__Page extract__:

:::

Snap happy: photography to look forward to

From an ambitious survey of 1960s-70s photography in London to Kohei Yoshiyuki's controversial work in Liverpool and Amsterdam's Unseen Photo Fair, there's a lot to see

August is a quiet month for photography shows, so here's a preview of some of the exhibition highlights for the next few months.

The most anticipated London show is surely Tate Modern's ambitious double header William Klein/Daido Moriyama, which opens on 10 October. Taking the cities of New York and Tokyo as its starting point, the show contrasts the approaches of two pioneers of impressionistic urban photography. It considers the influence of Klein's seminal 1956 book, Life Is Good and Good for You in New York, on Japanese photography, and Moriyama in particular. The prodigiously productive Moriyama was a founder of the radical Provoke movement in Japan and, alongside previously unseen vintage prints, the exhibition explores photography's role in the representation of protest movements and civil unrest. This is an ambitious show that will be a chance for many of us to see lots of Moriyama's images outside of book form for the first time. I, for one, cannot wait.

The other big London exhibition is the Barbican's group show, Everything Was Moving: Photography from the 60s and 70s, which opens on 13 September. This survey show reflects on the radical cultural shifts that took place around the world during the two decades. It shows work by well-known names such as William Eggleston, David Goldblatt, Boris Mikhalov and Bruce Davidson alongside the likes of Graciela Iturbide, Shomei Thomatsu and Raghubir Singh. Iturbide's work was one of the highlights of last year's Rencontres d'Arles and Thomatsu is arguably Japan's most influential postwar photographer, so this show promises to be intriguing, if only for the range of styles on display from a seemingly disparate bunch of innovators.

In November, the Victoria and Albert Museum hosts Light from the Middle East, the first major show of contemporary photography from the region. This intriguing exhibition brings together 30 artists from 13 different countries, including Abbas, Yousssef Nabil and Shadi Ghadirian. I am most looking forward to Newsha Takavolian's provocative series Mothers of Martyrs, which may divide opinion, but is undeniably powerful in its evocation of belonging, belief and mourning.

Elsewhere, Amsterdam hosts the first international Unseen Photo Fair from 19 to 23 September, which will feature previously unexhibited work by emerging photographers. The aim is to give "new photography the platform in deserves" and, to this end, more than 50 galleries from around the globe will be showing work from their most promising new talents. Forty lucky visitors have already been given €1,000 each to spend on photography courtesy of the Dutch cultural lottery. There will be work for sale by the likes of Alex Prager, Pieter Hugo, Alessandra Sanguinetti and Richard Mosse. A place for the curious as well as the committed collector to look at – and buy – photography. Plus, it will be interesting to see just how far the galleries go in interpreting the definition of Unseen.

:::

__Supplied material__:
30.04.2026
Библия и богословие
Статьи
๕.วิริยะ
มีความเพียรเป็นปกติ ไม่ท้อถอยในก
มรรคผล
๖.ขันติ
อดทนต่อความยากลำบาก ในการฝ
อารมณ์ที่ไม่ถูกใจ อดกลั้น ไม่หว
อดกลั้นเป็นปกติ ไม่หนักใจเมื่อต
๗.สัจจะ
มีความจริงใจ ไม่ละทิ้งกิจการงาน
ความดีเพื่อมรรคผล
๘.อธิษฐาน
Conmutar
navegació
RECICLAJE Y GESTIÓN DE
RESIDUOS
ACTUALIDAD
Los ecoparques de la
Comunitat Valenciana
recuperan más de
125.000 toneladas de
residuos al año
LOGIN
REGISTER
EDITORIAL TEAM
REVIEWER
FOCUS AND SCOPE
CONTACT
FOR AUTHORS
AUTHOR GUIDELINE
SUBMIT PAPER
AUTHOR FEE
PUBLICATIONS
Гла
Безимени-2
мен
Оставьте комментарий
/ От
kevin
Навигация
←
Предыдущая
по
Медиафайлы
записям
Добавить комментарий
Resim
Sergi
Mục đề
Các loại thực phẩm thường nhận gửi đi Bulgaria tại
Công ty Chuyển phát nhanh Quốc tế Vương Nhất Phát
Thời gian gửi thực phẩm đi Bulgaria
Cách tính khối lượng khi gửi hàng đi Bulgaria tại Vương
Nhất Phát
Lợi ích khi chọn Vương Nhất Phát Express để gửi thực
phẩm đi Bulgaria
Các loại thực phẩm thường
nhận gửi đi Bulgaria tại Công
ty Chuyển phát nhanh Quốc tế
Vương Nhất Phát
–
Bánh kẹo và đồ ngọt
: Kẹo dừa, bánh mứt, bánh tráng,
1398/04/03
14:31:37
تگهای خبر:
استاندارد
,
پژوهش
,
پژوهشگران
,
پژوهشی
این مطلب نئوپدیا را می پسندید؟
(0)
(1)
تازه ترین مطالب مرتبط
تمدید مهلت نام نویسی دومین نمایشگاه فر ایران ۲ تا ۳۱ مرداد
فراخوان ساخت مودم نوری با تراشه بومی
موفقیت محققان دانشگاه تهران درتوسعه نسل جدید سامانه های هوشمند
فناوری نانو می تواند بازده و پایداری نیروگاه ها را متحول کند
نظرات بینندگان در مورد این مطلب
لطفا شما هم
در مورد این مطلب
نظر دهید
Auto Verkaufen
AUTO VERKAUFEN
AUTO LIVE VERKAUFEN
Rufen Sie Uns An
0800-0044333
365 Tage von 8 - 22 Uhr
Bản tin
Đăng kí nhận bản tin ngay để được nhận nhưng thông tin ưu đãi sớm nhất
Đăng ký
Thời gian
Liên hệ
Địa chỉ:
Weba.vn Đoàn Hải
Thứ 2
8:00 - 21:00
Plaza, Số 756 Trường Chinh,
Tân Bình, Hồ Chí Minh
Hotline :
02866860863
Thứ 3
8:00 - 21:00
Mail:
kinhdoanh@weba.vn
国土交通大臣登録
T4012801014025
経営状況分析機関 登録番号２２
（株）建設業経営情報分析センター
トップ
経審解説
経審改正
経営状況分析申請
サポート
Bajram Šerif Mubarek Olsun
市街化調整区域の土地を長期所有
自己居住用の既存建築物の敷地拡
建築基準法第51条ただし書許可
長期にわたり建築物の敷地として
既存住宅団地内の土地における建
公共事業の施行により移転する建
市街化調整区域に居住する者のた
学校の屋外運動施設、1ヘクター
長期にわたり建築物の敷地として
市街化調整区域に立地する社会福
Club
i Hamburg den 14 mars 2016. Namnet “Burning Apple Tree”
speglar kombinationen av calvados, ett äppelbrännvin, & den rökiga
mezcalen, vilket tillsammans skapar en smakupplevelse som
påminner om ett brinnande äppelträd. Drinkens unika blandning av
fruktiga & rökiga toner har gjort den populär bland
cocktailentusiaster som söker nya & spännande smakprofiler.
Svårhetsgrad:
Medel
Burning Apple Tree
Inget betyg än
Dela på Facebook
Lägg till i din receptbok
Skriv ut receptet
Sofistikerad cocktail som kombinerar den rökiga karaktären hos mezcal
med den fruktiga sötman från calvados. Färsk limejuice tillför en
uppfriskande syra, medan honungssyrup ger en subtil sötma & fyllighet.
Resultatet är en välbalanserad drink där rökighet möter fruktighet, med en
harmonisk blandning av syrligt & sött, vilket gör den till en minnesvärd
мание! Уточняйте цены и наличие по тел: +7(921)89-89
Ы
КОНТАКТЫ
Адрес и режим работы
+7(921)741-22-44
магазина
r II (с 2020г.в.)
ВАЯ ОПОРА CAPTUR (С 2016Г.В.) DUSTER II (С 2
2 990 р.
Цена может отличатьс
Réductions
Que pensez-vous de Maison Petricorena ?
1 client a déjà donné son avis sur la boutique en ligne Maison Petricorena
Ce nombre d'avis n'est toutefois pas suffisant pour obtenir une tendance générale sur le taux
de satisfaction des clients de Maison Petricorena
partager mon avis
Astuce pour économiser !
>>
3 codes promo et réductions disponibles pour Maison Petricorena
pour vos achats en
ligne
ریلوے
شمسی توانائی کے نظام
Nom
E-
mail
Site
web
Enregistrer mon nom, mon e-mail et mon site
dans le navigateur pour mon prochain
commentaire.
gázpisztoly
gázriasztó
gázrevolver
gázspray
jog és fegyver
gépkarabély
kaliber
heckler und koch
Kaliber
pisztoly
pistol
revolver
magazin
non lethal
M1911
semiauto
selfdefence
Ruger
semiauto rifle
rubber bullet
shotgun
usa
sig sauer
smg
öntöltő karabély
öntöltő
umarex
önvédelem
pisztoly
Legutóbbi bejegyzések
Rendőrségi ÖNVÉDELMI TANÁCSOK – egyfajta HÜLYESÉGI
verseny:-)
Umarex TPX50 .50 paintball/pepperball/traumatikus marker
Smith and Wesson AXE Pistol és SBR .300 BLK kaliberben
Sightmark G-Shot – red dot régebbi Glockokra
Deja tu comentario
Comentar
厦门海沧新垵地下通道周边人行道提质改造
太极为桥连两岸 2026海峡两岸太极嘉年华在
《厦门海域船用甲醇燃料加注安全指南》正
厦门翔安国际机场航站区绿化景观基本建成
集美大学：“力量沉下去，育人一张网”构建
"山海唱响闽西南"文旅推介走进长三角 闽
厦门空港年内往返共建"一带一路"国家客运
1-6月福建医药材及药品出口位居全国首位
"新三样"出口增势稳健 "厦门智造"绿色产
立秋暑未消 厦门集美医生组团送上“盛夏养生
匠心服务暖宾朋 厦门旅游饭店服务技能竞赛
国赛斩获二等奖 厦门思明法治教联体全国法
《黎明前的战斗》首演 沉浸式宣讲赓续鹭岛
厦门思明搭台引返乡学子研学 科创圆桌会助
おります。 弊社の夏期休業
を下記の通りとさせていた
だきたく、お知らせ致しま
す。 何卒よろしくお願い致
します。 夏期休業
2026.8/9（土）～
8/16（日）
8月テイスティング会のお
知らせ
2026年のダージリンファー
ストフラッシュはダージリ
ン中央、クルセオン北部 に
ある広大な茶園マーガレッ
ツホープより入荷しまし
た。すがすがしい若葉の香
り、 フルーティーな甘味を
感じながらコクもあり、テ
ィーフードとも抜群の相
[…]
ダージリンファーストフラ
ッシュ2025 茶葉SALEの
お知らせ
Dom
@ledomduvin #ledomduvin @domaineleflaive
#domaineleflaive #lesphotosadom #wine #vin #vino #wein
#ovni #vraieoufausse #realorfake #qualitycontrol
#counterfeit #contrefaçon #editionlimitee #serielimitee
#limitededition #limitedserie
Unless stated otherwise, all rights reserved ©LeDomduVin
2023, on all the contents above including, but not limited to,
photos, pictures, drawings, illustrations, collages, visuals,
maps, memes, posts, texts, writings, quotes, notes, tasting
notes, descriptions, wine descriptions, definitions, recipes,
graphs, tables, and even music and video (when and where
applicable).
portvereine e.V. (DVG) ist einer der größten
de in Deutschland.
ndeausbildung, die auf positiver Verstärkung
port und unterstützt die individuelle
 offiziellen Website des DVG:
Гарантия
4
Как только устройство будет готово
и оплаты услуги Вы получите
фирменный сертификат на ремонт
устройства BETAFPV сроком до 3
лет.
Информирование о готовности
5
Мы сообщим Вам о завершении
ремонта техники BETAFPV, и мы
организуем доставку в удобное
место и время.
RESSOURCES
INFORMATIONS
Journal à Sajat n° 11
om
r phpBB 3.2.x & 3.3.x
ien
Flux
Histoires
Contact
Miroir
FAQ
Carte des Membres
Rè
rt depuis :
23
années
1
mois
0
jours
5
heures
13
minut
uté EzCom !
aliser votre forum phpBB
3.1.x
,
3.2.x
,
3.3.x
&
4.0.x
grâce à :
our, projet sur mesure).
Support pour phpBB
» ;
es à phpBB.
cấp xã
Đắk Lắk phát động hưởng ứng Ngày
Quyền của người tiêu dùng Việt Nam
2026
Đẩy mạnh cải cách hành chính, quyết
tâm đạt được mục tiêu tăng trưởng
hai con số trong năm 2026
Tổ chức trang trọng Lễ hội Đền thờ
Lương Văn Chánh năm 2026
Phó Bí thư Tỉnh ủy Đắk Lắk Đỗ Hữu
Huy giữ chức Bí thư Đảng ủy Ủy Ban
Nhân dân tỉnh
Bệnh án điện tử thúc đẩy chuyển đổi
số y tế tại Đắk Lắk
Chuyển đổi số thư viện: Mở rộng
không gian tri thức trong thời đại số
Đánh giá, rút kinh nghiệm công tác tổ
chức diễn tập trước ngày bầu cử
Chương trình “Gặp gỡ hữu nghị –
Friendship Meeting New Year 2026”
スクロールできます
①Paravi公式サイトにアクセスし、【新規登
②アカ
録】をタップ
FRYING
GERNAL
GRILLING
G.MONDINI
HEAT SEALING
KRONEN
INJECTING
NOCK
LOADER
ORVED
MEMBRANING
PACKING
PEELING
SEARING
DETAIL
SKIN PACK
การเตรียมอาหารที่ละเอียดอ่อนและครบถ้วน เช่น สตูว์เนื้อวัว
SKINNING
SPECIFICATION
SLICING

:::

__Tasks to perform__:
1. Answer these questions from the photography exhibition preview:
(a) On what date does the William Klein/Daido Moriyama show open at Tate Modern?
(b) How many artists and how many countries does Light from the Middle East bring together?
(c) How much was each of the forty lucky visitors to the Unseen Photo Fair given to spend on photography, and who provided it?
2. Carry on the photography exhibition preview past its final sentence.

__Numbered responses__:
1.
(a) 10 October.
(b) 30 artists from 13 countries.
(c) €1,000 each, from the Dutch cultural lottery.

2.
Also in September, as part of Liverpool Biennial, the Open Eye gallery presents two controversial series by the Japanese photographer Kohei Yoshiyuki: The Park and Love Hotel. Both investigate the seedier side of sex – and both precipitated furious debates in Japan about the blurred line between reportage and voyeurism.

The Park, already a cult photobook, is the end result of Yoshiyuki's participation in the nocturnal goings-on in Shinjuku's Chuo Park in the early 1970s, when he photographed voyeurs who lurked in the bushes to spy on couples having furtive sex on the grass. The images in Love Hotel were taken in 1978 from sex tapes made by clients of one of Tokyo's infamous book-by-the-hour hotels. Both series are grainy and indistinct, but undeniably evocative. And provocative.

In London on 12 October, the Photographers' Gallery presents a long-overdue retrospective of the Irish-born photographer Tom Wood, who has been working for the last 25 years in and around Merseyside and Liverpool. He also shot the unforgettable Looking for Love series in a "disco-pub" in Chelsea Reach in London in the 1980s. His book Photie Man – the name given to him by the kids he photographed on Merseyside – is the best introduction to his work, which skirts street photography, portraiture and reportage, but cannot really be classed as any of them. Great to see the work of a singular photographer who doesn't fit in neatly to any tradition being celebrated by the Photographers' Gallery.

The fifth edition of the Brighton Biennial takes place from 6 October to 4 November in venues across the city. It's titled Agents of Change: Photography and the Politics of Space, and will feature artists including Omer Fast, Julian Germain, Trevor Paglen, Jason Larkin, Corinne Silva and Edmund Clark, whose project, Guantánamo: If the Light Goes Out, is shortlisted for this year's Prix Pictet Prize. The winner is announced at London's Saatchi Gallery on October 9, and a show of the shortlisted artists runs there from 10-28 October.

Finally, and staying in London, the Taylor Wessing Photographic Prize Exhibition is at the National Portrait Gallery from 8 November to 17 February 2013. As one of this year's judges, I can't say much more about it at present, but will be commenting on it from the inside when the shortlist is announced in September. Watch this space.

Now see this

From 18 August, Third Floor Gallery in Cardiff is showing Encuentro by Irish photographer Maurice Gunning. It focuses on the Argentine-Irish community in Buenos Aries, descendants of the original immigrants that arrived there in the 1800s. Gunning's poetic, fragmentary style is perfectly suited to the kind of visual storytelling that draws on memory, text and longing to at once evoke the past and the present.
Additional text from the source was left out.